Alex Marland, pense de son côté que le refus de candidats locaux de s’exprimer librement et participer à des débats dans des circonscriptions comme Embrun ou Kapuskasing est une manière pour le parti progressiste-conservateur de laisser encore plus de place à Doug Ford.

Alex Marland, professeur en sciences politiques de l’Université Memorial de Terre-Neuve. Gracieuseté.

Faire campagne en temps de pandémie

Deux semaines après le début de la campagne deux des quatre chefs des principaux partis, Andrea Horvath du NPD et Mike Schreiner du Parti vert avait étés déclarés positifs à la covid-19 et ont donc dû interrompre leur tournée en présentiel.

Selon Alexandre Sévigny, cette période d’interruption de la campagne en présentiel aura des répercussions sur le vote des électeurs.

« Le narratif des partis qui ont dû mettre leur campagne en hiatus et aller en virtuel a été dilué par le fait même que ces reporters ont parlé sur ça ».

Il explique que le porte-à-porte et les visites demeurent essentiels pour maintenir un lien avec le public et que les partis adverses ont pu tirer avantage de leur présence sur le terrain et de la couverture médiatique que celle-ci a pu engendrer.

Des cibles négligées

Même s’il est difficile de le constater avant d’avoir les statistiques de vote, il est possible de voir que cette campagne électorale aura peiné à atteindre les jeunes selon M. Garneau.

Les attaques entre partis en font partie, mais ce qui l’explique c’est aussi les enjeux et la campagne qui vise davantage les boomers, les personnes, les ouvriers et les retraités selon lui.

Et d’ajouter  : « Il leur manque un candidat qui leur donne de l’espoir. »

De leur côté les francophones ont été quelque peu oubliés de la campagne, mais rien de surprenant selon l’expert.
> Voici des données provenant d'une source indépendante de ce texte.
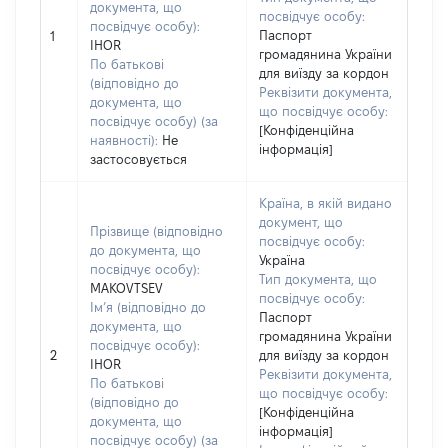
документа, що
посвідчує особу:
посвідчує особу):
Паспорт
1
IHOR
громадянина України
По батькові
для виїзду за кордон
(відповідно до
Реквізити документа,
документа, що
що посвідчує особу:
посвідчує особу) (за
[Конфіденційна
наявності):
Не
інформація]
застосовується
Країна, в якій видано
документ, що
Прізвище (відповідно
посвідчує особу:
до документа, що
Україна
посвідчує особу):
Тип документа, що
MAKOVTSEV
посвідчує особу:
Ім’я (відповідно до
Паспорт
документа, що
громадянина України
посвідчує особу):
2
для виїзду за кордон
IHOR
Реквізити документа,
По батькові
що посвідчує особу:
(відповідно до
[Конфіденційна
документа, що
інформація]
посвідчує особу) (за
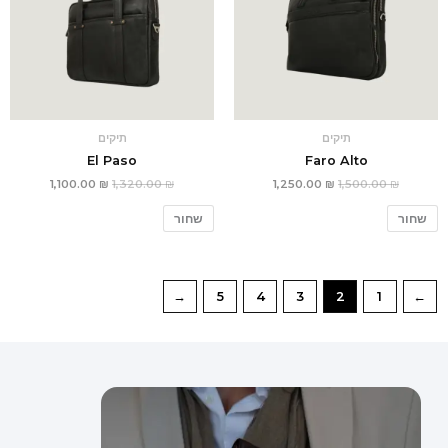
תיקים
תיקים
El Paso
Faro Alto
1,100.00
₪
1,320.00
₪
1,250.00
₪
1,500.00
₪
שחור
שחור
←
5
4
3
2
1
→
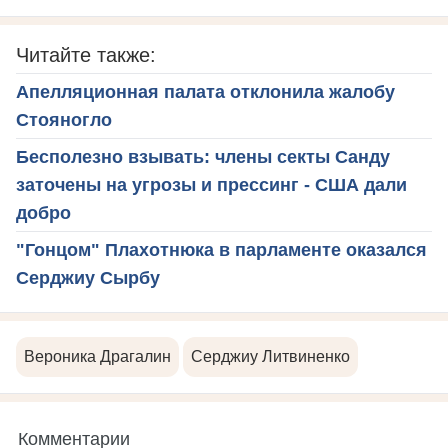
Читайте также:
Апелляционная палата отклонила жалобу
Стояногло
Бесполезно взывать: члены секты Санду
заточены на угрозы и прессинг - США дали
добро
"Гонцом" Плахотнюка в парламенте оказался
Серджиу Сырбу
Вероника Драгалин
Серджиу Литвиненко
Комментарии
Il explique cela par le fait que ceux-ci sont davantage considérés par les partis à travers leur statut de travailleurs que de membres d’une communauté culturelle.

Leur statut minoritaire dans la province en est aussi une raison  : « ils sont vus comme une petite poche et n’attirent pas l’attention des médias anglais », conclut-il.